1/3 cup melted coconut oil
1/3 cup sunflower seed butter
1/4 cup unsweetened cocoa powder
1/4 cup unsweetened shredded coconut
1/4 cup salted peanuts, chopped
1/2 tsp vanilla extract
1 tsp honey
In a small sauce pan over low heat, melt your coconut oil and sunflower seed butter, stirring frequently. Add in the remaining ingredients and stir until completely mixed. Remove from heat. Spoon mixture into a mini-muffin tin lined with paper baking cups. It fills about 15. Chill the mini-muffin pan in the fridge for 1 hour. Serve cold because they melt really quickly, and store in the fridge.
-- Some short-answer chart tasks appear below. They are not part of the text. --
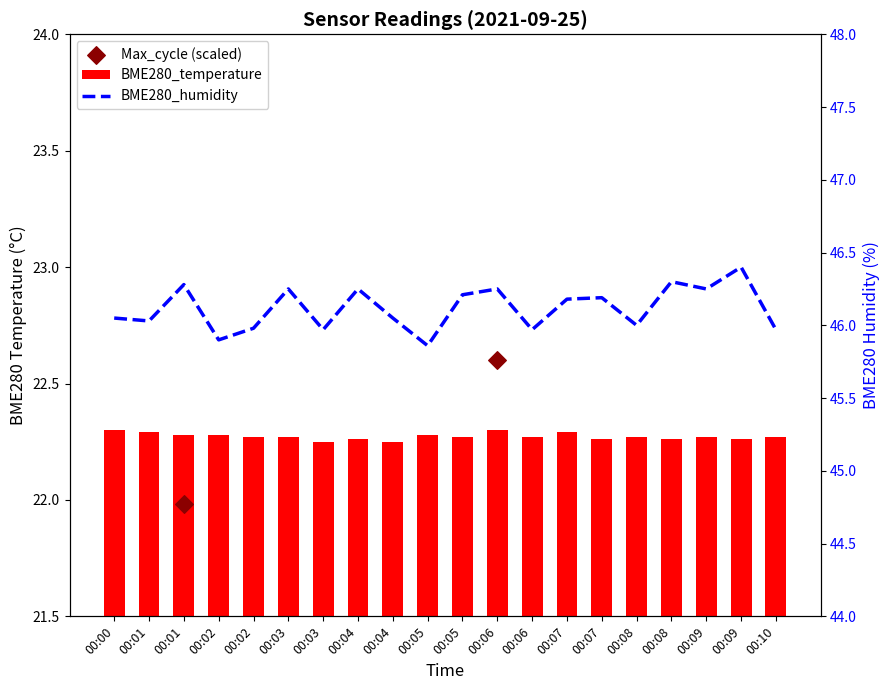

Which series has the largest total across all categories?

BME280_humidity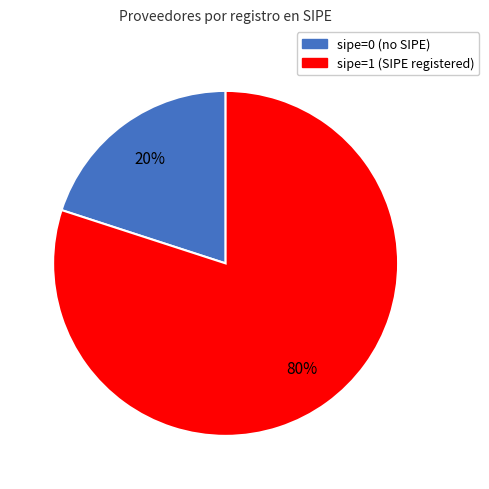

Is there a majority slice in this chart?

Yes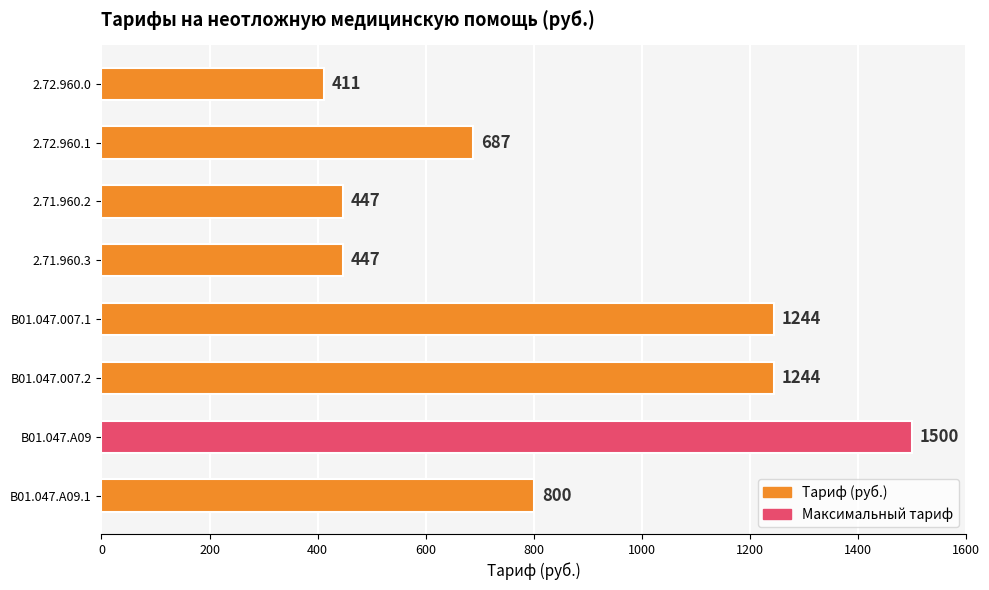

Which category has the highest value across all series?

B01.047.A09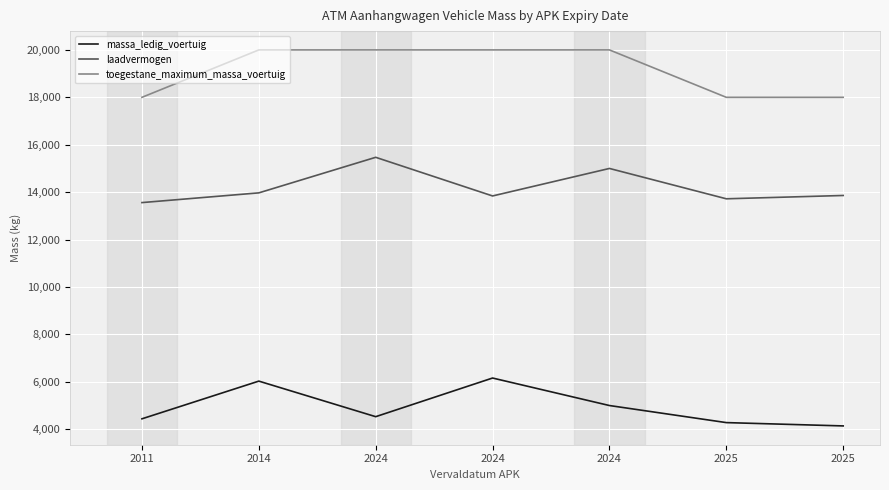

How many lines are shown in the chart?

3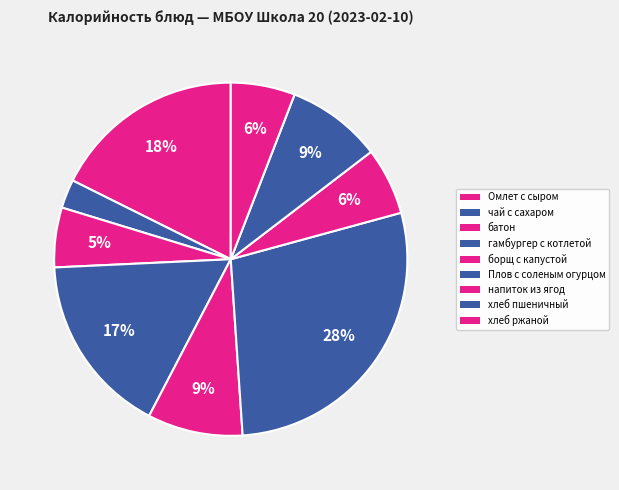

What is the smallest slice in the pie chart?

чай с сахаром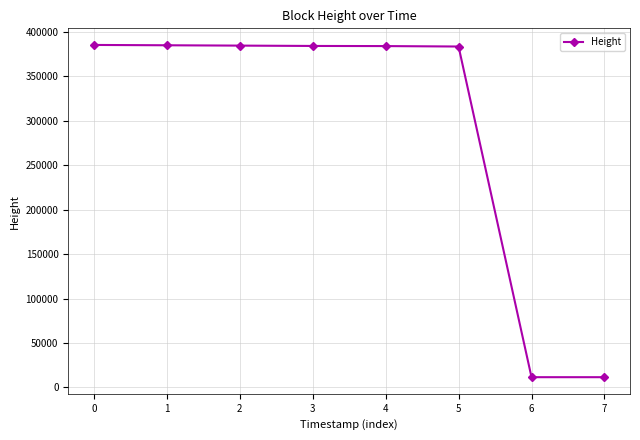

What is the sum of all values?

2330210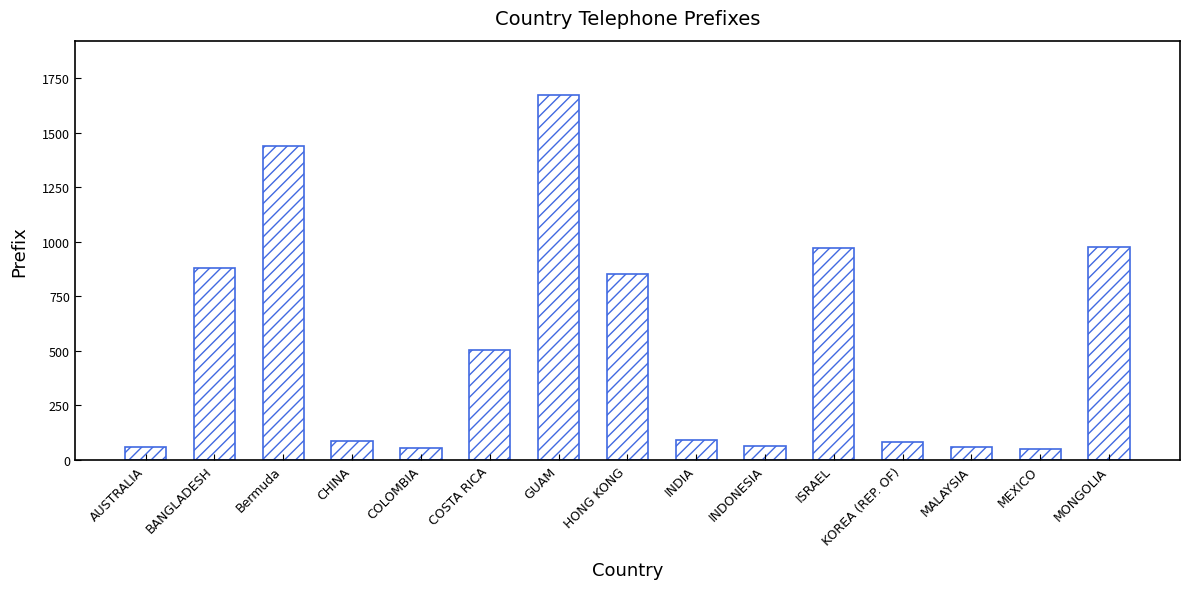

What is the minimum value shown in the chart?

52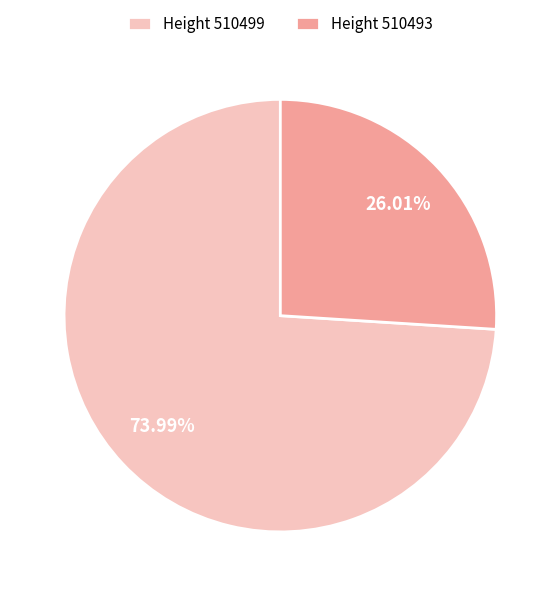

What is the majority slice?

Height 510499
Notes: There are some days when my son just doesn't eat a lot of food. On those days, I want to make sure that every single morsel of food he is willing to swallow is full of calories, specifically fat. These accomplish that goal really well! They look deceptively like Reese's Peanut Butter Cups, but taste nothing like them. Its hard to describe what they taste like...nutty, not sweet, a little crunchy, a hint of salt and cocoa.
I make them in the mini-muffin tin because it is very appealing to a 3 year old and makes for easy cleanup, but you could also make these in an 8x8 glass pyrex baking dish and cut them with a knife. I tried this first and found it to be pretty messy and not as easy to "grab" from the fridge.